Up to 33 people died and 100 were wounded as Amazon tribes clashed with Peruvian police on Friday in escalating protests against the government's drive to lure foreign energy and mining companies into the rain forest.
In the worst unrest of Peruvian President Alan Garcia's government, tribal leaders said at least 22 protesters were killed. The government reported the deaths of 11 police officers and three demonstrators.
Angry protesters responded by taking a group of police hostage near an oil pumping station of state-owned Petroperu. They threatened to set it ablaze unless police called off efforts to break up demonstrations in the Amazon basin.
"We have taken 38 police hostage," Carlos Huaman, a protester, said on RPP radio. "There are 2,000 of us and we are ready to burn the station."
The conflict has underscored deep divisions in Peru between wealthy elites in Lima and poor indigenous groups in the countryside.

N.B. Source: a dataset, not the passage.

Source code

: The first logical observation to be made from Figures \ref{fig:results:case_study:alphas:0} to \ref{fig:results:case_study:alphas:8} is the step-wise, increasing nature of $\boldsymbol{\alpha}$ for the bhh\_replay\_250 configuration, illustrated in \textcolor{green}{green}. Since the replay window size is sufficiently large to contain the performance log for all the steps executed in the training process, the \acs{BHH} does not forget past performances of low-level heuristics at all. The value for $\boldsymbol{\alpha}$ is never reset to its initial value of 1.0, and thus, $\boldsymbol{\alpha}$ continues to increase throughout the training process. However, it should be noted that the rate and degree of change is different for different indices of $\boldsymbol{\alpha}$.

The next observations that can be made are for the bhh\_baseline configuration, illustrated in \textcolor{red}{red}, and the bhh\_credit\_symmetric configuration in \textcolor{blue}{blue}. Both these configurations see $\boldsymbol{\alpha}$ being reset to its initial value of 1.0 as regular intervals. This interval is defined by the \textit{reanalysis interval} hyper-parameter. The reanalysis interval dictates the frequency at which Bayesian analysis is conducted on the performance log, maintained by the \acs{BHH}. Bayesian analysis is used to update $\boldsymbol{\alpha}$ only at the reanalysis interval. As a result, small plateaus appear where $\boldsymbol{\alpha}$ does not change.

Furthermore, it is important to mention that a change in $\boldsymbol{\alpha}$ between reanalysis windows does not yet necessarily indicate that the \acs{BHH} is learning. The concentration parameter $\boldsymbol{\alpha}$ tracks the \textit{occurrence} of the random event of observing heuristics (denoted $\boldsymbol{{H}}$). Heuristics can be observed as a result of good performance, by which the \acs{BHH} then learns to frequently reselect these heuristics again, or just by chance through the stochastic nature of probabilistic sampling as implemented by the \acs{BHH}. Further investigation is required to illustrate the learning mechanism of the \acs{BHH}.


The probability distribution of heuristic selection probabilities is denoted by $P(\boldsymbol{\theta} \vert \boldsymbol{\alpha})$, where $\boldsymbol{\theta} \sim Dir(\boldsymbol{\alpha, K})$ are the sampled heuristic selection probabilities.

Critics say the government hasn't done enough to lower the poverty rate from 36 percent and that economic boom times before the current downturn didn't help the poor.
"I hold the government of President Alan Garcia responsible for ordering this genocide," indigenous leader Alberto Pizango told reporters in Lima as the government issued a warrant for his arrest for encouraging the protests.

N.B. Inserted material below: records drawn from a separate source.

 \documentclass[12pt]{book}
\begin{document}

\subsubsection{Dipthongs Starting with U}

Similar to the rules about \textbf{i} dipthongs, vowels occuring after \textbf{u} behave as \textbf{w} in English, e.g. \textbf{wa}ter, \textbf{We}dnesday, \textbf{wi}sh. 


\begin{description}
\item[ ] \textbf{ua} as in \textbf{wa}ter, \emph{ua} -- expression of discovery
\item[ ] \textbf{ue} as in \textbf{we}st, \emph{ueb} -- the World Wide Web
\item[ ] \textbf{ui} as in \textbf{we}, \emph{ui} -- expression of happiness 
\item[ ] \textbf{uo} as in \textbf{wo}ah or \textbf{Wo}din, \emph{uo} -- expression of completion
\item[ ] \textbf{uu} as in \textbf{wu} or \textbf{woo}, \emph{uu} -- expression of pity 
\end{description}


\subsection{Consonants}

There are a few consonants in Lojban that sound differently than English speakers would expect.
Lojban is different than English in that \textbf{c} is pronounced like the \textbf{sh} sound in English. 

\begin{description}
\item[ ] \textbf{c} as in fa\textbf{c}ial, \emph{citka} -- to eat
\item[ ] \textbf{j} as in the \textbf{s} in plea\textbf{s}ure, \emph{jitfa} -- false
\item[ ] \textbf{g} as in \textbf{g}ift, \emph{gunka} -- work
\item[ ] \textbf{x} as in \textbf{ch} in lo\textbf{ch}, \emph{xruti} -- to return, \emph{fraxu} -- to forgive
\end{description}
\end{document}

Members of Garcia's cabinet accused protesters of being inflexible, refusing to negotiate. "The government had to act to impose order and discipline," said Prime Minister Yehude Simon.
In the violence on Friday, indigenous leaders said police shot at hundreds of protesters from helicopters to end a roadblock on a remote jungle highway 1,400 kilometers from Lima, the capital.
Police said protesters fired first, but tribesmen denied it.
Thousands of Amazon natives have intermittently blocked roads and waterways since April to try to force the government to revoke a series of investment laws passed last year and to revise concessions granted to foreign energy companies.